There has been ongoing debate on the topic of binary XML as manifested by the binary XML workshop held by W3C last September. Poor performance of XML processing is often mentioned as one of the reasons behind the recent effort to look for an optimized infoset serialization format. One way to look at the "parse once, use many times" property afforded by a non-extractive parsing style is that it can potentially provide a pre-parsed XML that is also backward compatible with XML--in other words, one loses no advantages inherent to XML, e.g. flexibility and human readability. As an example, an XML search engine using "non-extractive" style pre-parsed XML could allow users to query a large set of XML documents across the Internet using XPath at significantly better throughput than today's XML processing technology, even higher than many proposed binary XML formats.

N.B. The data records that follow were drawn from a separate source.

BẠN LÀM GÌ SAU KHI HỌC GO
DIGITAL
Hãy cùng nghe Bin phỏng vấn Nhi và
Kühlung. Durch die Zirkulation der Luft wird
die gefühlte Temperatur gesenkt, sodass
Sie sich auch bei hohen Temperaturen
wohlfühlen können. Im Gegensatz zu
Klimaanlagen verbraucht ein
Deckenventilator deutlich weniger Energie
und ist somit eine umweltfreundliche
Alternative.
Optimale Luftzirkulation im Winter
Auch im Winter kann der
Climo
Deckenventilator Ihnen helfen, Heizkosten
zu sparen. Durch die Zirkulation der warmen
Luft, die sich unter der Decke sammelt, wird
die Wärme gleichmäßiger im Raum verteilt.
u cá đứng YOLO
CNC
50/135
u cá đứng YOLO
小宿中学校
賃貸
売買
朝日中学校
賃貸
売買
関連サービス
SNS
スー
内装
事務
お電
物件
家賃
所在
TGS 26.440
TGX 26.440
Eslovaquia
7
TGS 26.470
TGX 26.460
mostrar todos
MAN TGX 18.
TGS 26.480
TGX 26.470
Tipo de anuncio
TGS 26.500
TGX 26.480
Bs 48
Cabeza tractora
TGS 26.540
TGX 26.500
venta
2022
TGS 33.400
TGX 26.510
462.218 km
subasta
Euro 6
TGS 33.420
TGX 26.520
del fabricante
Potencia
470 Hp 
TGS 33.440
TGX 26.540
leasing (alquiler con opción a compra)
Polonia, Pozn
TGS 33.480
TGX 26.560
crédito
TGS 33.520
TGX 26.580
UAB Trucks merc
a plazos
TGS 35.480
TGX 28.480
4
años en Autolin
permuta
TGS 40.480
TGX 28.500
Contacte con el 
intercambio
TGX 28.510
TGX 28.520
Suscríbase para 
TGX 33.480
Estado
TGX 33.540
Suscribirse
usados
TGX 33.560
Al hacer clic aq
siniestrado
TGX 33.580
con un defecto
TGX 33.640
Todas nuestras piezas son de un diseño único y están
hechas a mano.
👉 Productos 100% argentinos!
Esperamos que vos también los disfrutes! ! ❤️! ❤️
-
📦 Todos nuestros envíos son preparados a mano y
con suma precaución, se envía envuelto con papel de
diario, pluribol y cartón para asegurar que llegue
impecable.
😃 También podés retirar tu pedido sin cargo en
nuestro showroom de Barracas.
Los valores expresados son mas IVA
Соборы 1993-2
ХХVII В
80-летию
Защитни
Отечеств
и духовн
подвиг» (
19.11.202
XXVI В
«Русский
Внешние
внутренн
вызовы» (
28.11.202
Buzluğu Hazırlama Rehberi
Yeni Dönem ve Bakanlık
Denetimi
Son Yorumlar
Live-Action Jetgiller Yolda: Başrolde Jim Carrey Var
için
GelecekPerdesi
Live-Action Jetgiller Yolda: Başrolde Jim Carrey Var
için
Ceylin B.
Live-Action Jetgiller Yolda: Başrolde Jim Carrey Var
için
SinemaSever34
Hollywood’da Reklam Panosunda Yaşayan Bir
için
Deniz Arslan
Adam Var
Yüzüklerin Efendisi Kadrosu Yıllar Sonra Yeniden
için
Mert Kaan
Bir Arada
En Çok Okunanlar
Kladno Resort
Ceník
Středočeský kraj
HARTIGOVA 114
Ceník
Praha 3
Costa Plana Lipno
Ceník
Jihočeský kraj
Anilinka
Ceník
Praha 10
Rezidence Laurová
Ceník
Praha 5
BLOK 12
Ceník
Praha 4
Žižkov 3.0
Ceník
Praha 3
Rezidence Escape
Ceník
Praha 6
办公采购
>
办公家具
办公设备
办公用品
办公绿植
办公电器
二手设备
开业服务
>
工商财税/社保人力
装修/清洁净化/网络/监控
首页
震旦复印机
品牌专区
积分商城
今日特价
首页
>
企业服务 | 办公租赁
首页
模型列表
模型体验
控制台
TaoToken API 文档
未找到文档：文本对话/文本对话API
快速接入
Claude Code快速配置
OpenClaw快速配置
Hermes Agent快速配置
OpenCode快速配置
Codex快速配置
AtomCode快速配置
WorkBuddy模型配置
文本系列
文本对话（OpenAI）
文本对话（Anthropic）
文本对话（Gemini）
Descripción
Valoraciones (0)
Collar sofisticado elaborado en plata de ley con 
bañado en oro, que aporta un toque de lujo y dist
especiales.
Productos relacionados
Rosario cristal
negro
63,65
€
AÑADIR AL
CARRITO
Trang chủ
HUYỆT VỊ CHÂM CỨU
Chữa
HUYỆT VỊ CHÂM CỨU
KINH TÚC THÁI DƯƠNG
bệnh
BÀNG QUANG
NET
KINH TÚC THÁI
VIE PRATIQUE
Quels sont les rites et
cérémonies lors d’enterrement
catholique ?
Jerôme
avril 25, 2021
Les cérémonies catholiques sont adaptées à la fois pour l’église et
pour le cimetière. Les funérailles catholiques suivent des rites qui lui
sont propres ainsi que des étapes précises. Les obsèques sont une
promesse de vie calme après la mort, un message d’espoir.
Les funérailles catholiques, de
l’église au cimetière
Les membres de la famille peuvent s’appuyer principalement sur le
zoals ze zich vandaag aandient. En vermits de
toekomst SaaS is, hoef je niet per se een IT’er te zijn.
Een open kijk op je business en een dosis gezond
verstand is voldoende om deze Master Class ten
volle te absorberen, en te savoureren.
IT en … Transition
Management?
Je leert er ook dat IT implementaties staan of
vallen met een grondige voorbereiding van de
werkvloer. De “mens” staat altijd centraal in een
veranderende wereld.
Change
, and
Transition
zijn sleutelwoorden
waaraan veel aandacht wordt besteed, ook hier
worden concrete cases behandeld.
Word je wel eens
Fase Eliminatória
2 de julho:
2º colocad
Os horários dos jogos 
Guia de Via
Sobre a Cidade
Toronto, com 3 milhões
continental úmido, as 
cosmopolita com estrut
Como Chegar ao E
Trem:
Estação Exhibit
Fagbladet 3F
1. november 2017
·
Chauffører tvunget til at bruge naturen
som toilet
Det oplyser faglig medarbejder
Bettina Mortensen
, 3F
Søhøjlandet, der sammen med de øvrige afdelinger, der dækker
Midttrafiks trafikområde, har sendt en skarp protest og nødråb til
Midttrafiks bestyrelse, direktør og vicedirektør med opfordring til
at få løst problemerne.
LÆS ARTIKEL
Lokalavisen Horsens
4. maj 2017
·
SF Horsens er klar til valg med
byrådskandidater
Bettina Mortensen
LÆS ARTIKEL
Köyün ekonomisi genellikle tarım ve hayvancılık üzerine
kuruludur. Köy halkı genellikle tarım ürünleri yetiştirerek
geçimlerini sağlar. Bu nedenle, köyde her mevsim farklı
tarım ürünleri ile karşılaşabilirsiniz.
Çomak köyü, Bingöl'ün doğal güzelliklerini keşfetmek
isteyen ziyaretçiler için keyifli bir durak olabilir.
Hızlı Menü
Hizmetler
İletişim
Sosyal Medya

I have proposed a new "non-extractive" style of tokenization for text processing purposes. I've also outlined a few of its properties in the context of XML processing. As XML finds more uses as an open document/data encoding format, people will increasingly demand more efficient and sophisticated XML processing capabilities. Although the basic concept of non-extractive parsing is simple, it can potentially lead to a new direction in thinking of XML processing.